Spotlight: Vitamin A
Impact of deficiency
Vitamin A deficiency makes children especially vulnerable to infection and worsens the course of many infections. Supplementation with vitamin A is estimated to lower a child's risk of dying by approximately 23 per cent. The deficiency is also the single most important cause of blindness among children in developing countries.
Who is affected
Over 100 million pre-school-age children suffer from vitamin A deficiency. Vitamin A deficiency is also likely to be widespread among women in their reproductive years in many countries.
What vitamin A does
Vitamin A, stored normally in the liver, is crucial for effective immune-system functioning, protecting the integrity of epithelial cells lining the skin, the surface of the eyes, the inside of the mouth and the alimentary and respiratory tracts. When this defence breaks down in a vitamin A-deficient child, the child is more likely to develop infections, and the severity of an infection is likely to be greater.
Depending on the degree of the deficiency, a range of abnormalities also appears in the eyes of vitamin A-deficient children. In the mildest form, night-blindness occurs because the rods in the eye no longer produce rhodopsin, a pigment essential for seeing in the dark.

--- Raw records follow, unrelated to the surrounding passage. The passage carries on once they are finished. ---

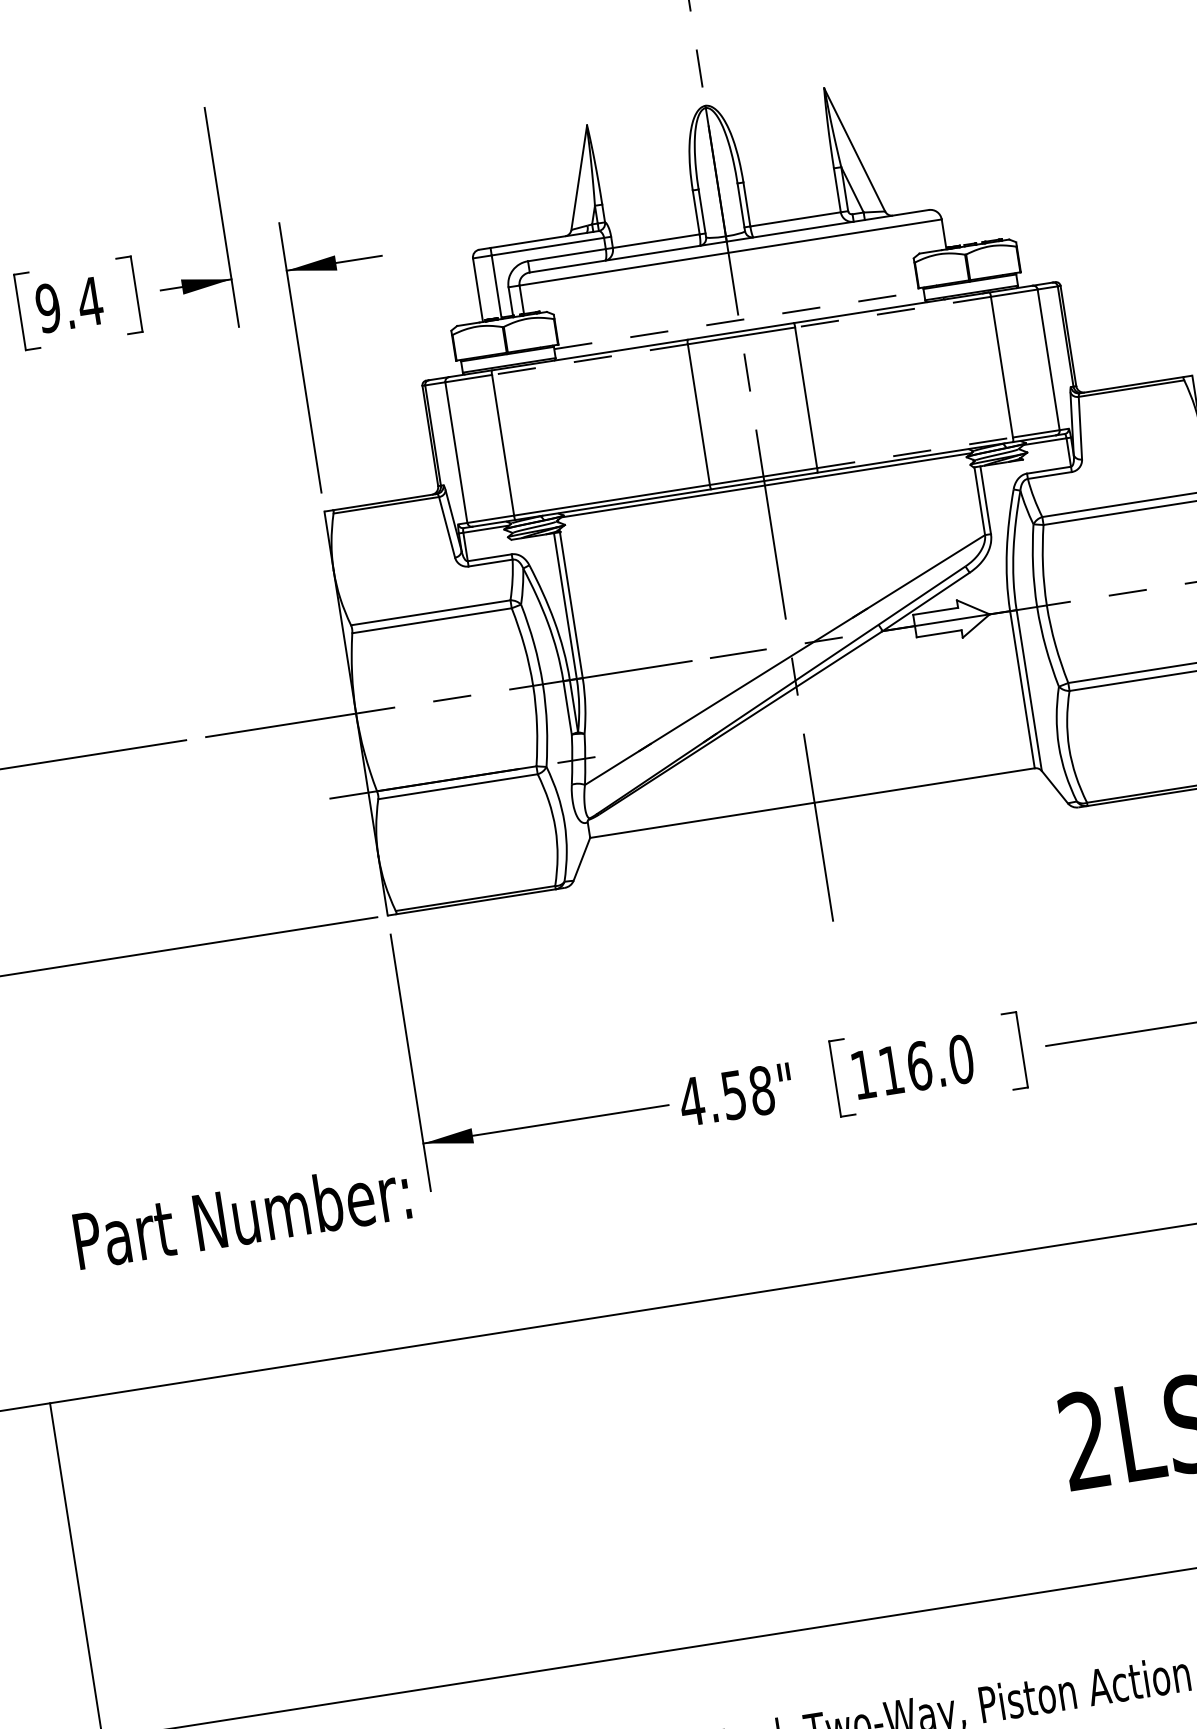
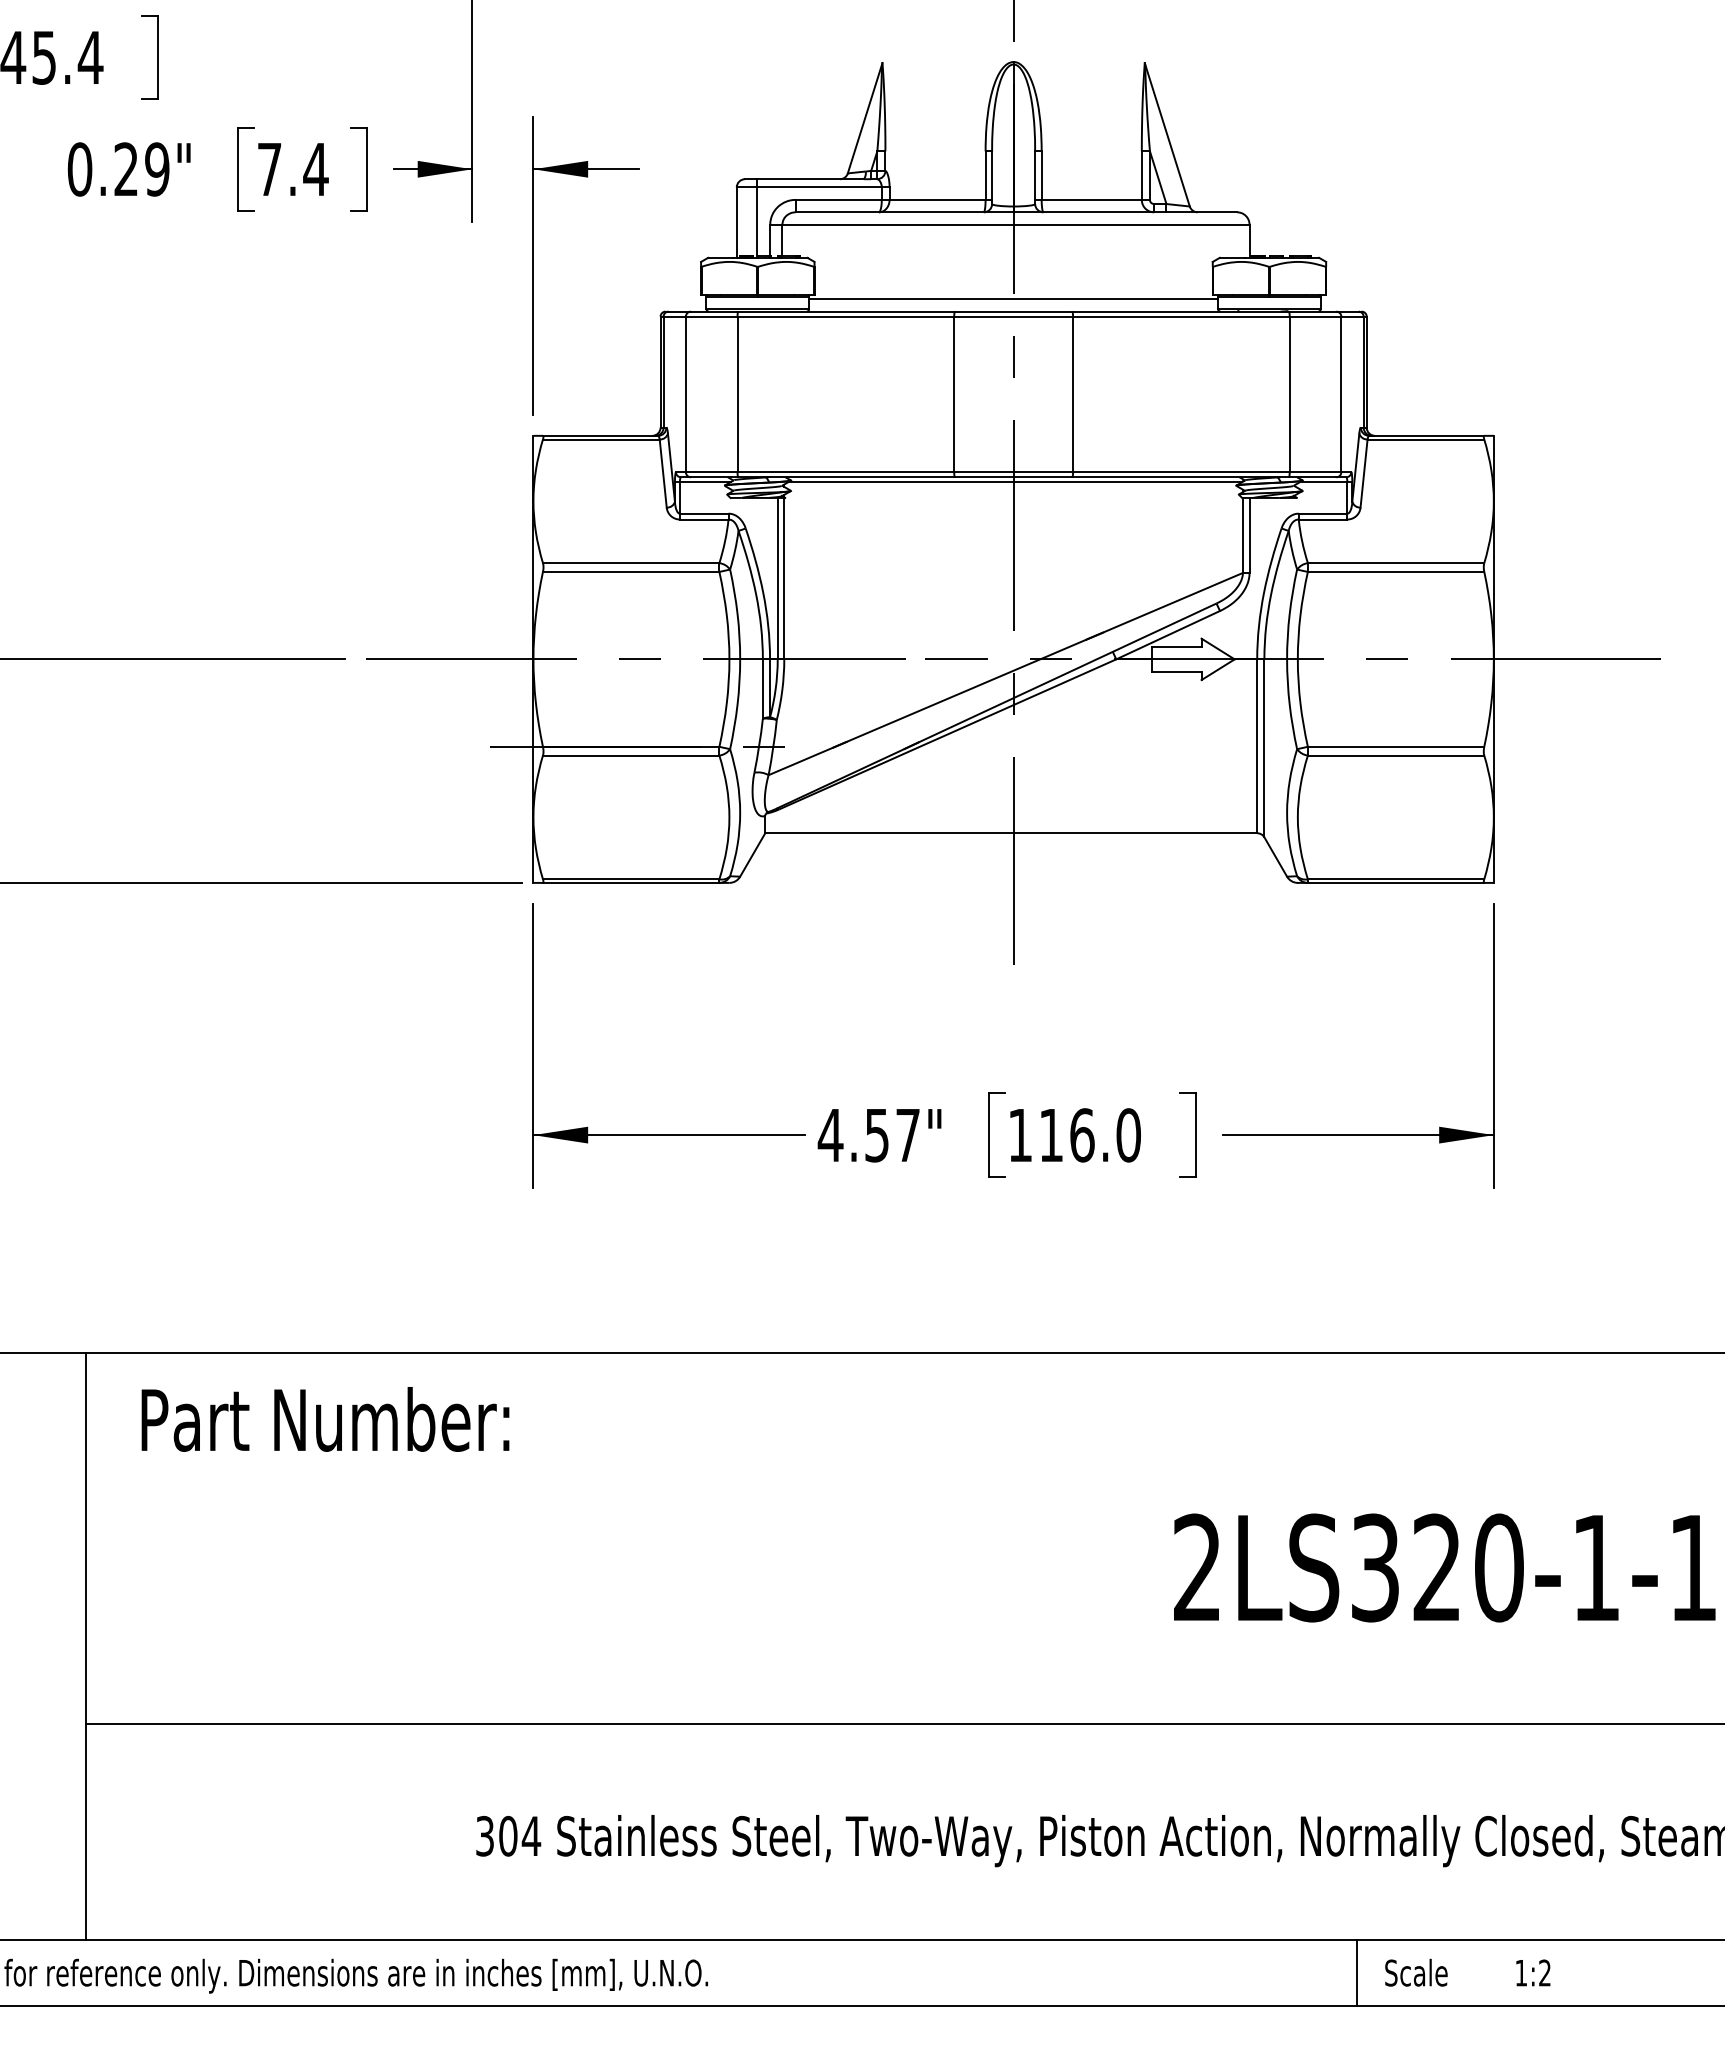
text: (48, 308) -> (269, 169), 9.4 -> 7.4
line: (892, 312) -> (1180, 316), dashed -> solid
line: (739, 320) -> (1014, 299), dashed -> solid
line: (589, 359) -> (845, 316), dashed -> solid
line: (915, 453) -> (1181, 472), dashed -> solid
text: (762, 1090) -> (908, 1135), 4.58" -> 4.57"
text: (242, 1215) -> (325, 1419), moved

In more severe forms, lesions occur on the conjunctiva and the cornea that if left untreated can cause irreversible damage, including partial or total blindness.
Vitamin A is found as retinol in breast milk, liver, eggs, butter and whole cow's milk. Carotene, a precursor of vitamin A that is converted to retinol in the abdominal walls, is found in green leafy vegetables, orange and yellow fruits, and red palm oil.